Dataset excerpt =
● ● ● ● ● ● ●

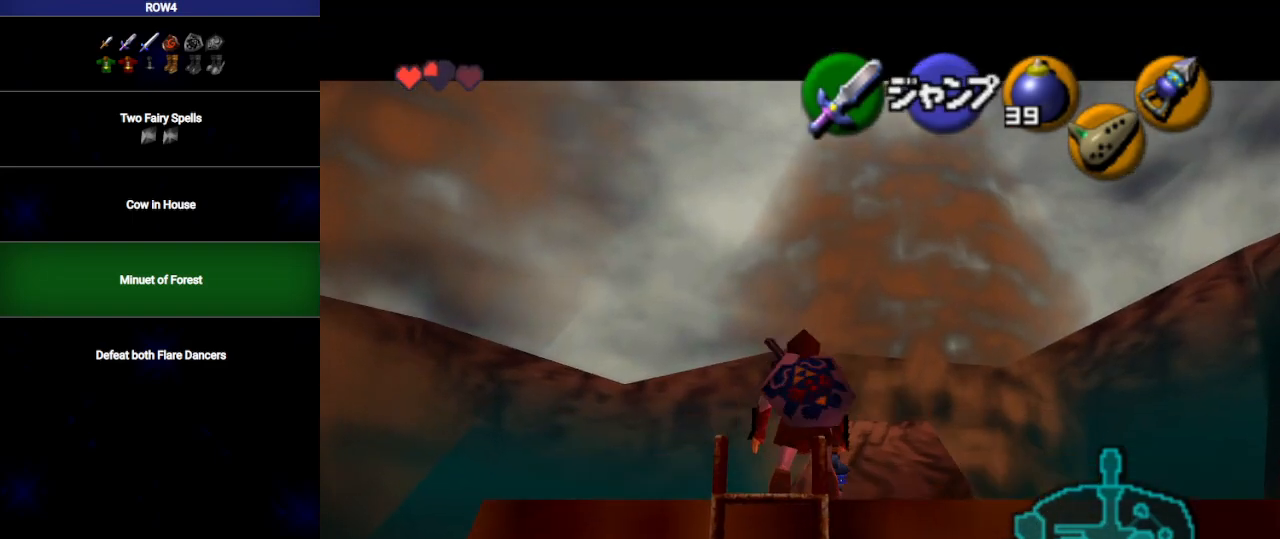
{"buttons": ["A", "L1"], "left_stick": "right", "right_stick": "center", "events": [[17, "A", "up"], [100, "A", "down"], [133, "A", "up"], [167, "A", "down"], [233, "A", "up"], [467, "A", "down"]]}
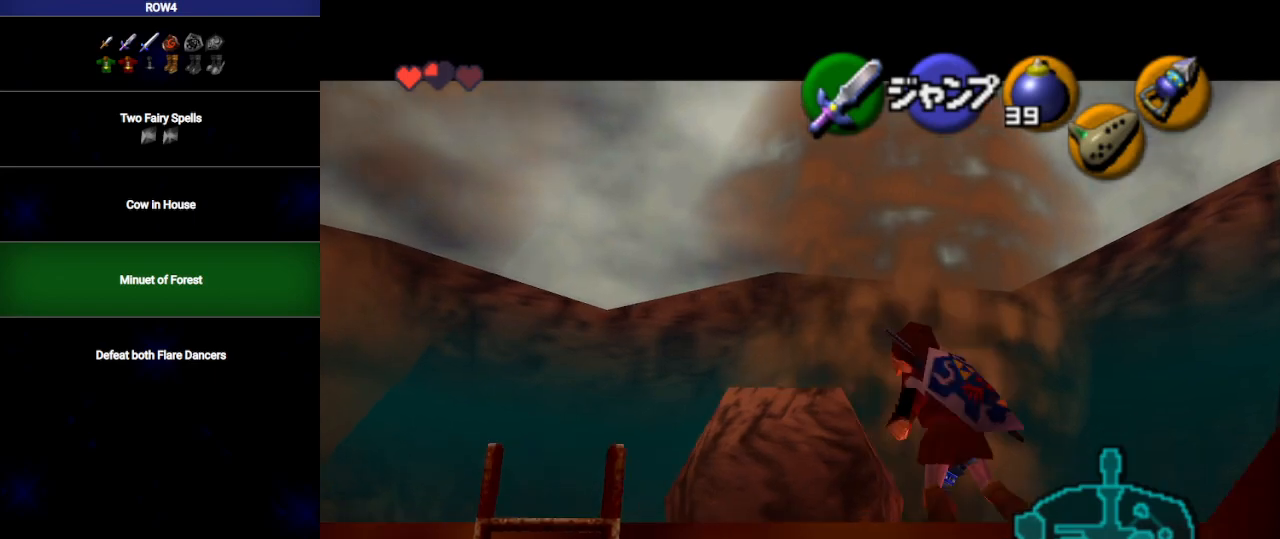
{"buttons": ["L1"], "left_stick": "right", "right_stick": "center", "events": [[33, "A", "up"], [350, "A", "down"], [417, "A", "up"]]}
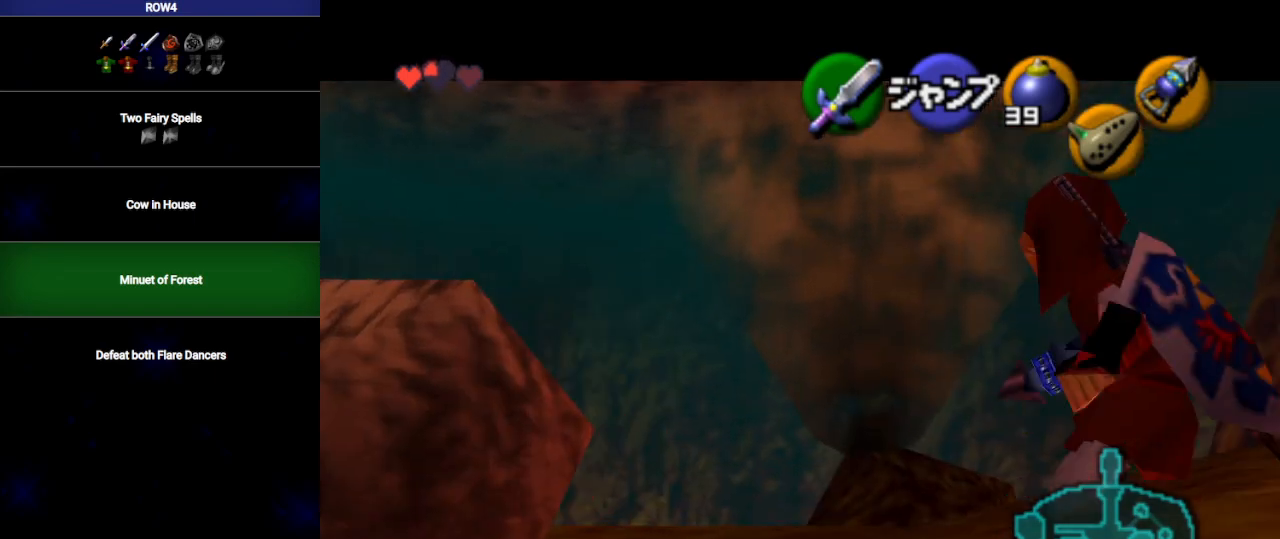
{"buttons": ["L1"], "left_stick": "down", "right_stick": "center", "events": [[500, "left_stick", "down"]]}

● ● ● ● ● ● ●

Task directions =
The finished copy should match the data above word for word and contain no pictures.

Result for this exercise =
{"buttons": ["A", "L1"], "left_stick": "right", "right_stick": "center", "events": [[17, "A", "up"], [100, "A", "down"], [133, "A", "up"], [167, "A", "down"], [233, "A", "up"], [467, "A", "down"]]}
{"buttons": ["L1"], "left_stick": "right", "right_stick": "center", "events": [[33, "A", "up"], [350, "A", "down"], [417, "A", "up"]]}
{"buttons": ["L1"], "left_stick": "down", "right_stick": "center", "events": [[500, "left_stick", "down"]]}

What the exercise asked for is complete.